→ DOCUMENT TEXT
A board game like "Go" might not look complicated on the surface to the untrained eye, which could lead the uninformed to believe that it wouldn't be all that difficult for a computer to best a human player in a head-to-head match. We've seen many examples in the past where that hasn't been the case (IBM's Watson is a good start), and it's because despite their simple nature, the number of solutions/moves at any given time is sometimes astronomical.
Last month, we wrote about Google's DeepMind and its challenge of going up against the world's best Go player, Ke Jie. Fast-forward to now, and we learn that DeepMind's AlphaGo helped it secure a win against the Grandmaster on the very first match-up.
The reason this defeat is notable is because it was done through deep-learning. Standard algorithms were not used here to choose the best path to success; the computer has itself gained the knowledge of how to best approach each situation. In effect, DeepMind mimics a real learning process, but it has the horsepower behind it to churn through lots of data and options very quickly.

→ TO DO
(a) In the article about AlphaGo's match against Ke Jie, what made the defeat notable?
(b) Continue the article on AlphaGo's match against Ke Jie from the point where it ends.

→ RECORD SET
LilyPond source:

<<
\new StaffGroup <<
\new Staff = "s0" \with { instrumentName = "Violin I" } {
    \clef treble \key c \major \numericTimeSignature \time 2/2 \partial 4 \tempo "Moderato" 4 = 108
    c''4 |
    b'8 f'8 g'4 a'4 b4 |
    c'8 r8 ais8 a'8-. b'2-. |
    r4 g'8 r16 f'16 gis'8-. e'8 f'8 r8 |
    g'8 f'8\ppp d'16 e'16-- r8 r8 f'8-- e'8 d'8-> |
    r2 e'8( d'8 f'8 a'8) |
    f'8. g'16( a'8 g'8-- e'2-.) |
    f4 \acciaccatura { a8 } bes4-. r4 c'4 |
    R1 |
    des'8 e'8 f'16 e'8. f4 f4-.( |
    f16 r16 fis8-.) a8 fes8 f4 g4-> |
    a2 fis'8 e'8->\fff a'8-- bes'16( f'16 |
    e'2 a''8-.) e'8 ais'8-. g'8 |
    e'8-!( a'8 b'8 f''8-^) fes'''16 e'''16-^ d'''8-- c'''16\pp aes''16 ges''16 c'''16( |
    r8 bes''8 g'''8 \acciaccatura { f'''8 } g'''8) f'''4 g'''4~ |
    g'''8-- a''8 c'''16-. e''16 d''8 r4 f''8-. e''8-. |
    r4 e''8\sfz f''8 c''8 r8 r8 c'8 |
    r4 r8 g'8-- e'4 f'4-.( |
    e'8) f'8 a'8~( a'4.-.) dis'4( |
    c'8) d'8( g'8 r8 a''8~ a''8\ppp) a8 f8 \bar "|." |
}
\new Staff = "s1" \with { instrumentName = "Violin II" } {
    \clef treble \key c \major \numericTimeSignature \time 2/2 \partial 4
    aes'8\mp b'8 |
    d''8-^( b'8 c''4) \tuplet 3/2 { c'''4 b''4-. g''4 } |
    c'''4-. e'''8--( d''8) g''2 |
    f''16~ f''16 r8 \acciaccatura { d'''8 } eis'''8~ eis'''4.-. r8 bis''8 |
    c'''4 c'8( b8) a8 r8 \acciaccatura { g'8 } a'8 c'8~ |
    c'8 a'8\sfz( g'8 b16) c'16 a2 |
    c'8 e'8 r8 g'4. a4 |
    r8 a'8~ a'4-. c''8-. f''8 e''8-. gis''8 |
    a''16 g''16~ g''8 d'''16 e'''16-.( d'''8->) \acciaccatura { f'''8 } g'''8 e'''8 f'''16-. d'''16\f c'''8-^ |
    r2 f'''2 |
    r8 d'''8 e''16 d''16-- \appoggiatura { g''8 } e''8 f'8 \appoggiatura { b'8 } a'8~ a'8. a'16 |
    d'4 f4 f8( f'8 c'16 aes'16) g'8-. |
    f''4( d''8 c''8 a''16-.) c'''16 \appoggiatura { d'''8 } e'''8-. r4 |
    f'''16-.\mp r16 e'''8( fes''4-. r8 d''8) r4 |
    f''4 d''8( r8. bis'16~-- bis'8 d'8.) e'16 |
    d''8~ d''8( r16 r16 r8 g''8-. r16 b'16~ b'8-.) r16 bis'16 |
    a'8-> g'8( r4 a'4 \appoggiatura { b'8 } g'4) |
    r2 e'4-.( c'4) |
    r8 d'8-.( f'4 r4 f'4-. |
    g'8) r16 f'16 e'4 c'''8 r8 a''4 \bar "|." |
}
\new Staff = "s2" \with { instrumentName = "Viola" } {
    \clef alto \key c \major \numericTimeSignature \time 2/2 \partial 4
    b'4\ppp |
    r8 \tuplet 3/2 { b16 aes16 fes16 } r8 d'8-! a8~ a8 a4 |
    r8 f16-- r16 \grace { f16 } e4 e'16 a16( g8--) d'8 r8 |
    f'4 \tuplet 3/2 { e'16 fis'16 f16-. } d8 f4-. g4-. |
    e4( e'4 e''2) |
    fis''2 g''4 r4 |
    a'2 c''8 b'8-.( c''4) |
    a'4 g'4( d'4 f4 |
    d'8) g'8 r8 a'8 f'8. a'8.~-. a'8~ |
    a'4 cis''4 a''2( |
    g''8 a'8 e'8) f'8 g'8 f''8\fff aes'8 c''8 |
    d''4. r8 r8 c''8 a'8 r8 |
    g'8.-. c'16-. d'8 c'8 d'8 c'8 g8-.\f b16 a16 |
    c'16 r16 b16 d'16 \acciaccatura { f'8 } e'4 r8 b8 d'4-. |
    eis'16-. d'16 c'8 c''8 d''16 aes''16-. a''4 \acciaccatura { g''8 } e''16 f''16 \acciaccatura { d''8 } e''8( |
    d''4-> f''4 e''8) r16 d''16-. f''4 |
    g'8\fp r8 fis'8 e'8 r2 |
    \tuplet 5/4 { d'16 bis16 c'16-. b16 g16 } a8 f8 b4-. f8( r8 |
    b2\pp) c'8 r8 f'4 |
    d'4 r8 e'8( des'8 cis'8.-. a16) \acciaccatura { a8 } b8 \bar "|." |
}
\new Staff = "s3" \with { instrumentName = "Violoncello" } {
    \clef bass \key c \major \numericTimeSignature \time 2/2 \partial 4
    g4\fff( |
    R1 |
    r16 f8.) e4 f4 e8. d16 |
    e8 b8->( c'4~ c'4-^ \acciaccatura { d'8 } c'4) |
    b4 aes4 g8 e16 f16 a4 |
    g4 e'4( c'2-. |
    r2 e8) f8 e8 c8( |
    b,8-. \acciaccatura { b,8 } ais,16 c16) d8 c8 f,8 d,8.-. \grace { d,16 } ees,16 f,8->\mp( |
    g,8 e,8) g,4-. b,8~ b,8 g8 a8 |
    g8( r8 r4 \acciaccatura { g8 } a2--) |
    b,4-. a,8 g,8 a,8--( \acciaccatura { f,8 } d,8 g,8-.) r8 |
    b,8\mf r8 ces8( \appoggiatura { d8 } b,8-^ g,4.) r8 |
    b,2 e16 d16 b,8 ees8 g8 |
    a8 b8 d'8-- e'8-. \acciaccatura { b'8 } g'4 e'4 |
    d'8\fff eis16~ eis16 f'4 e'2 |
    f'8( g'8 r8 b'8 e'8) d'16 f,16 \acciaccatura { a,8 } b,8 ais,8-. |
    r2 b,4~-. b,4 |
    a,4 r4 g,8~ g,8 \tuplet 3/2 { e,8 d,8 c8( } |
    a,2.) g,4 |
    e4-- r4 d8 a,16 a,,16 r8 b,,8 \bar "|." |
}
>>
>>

→ ANSWERS BELOW
(a) It was achieved through deep learning rather than standard algorithms.

(b)
The method used to teach DeepMind how to play Go was through reinforced learning, which tells the computer when it's done something good so that it knows it's on the right track. To get really good at Go, AlphaGo played games against itself. There's nothing better than being self-sufficient, right?
There are still more games against Ke Jie to play, as well as other matches that will allow participants to collaborate with AlphaGo. This could help us better understand how AI can complement humans, rather than replace them.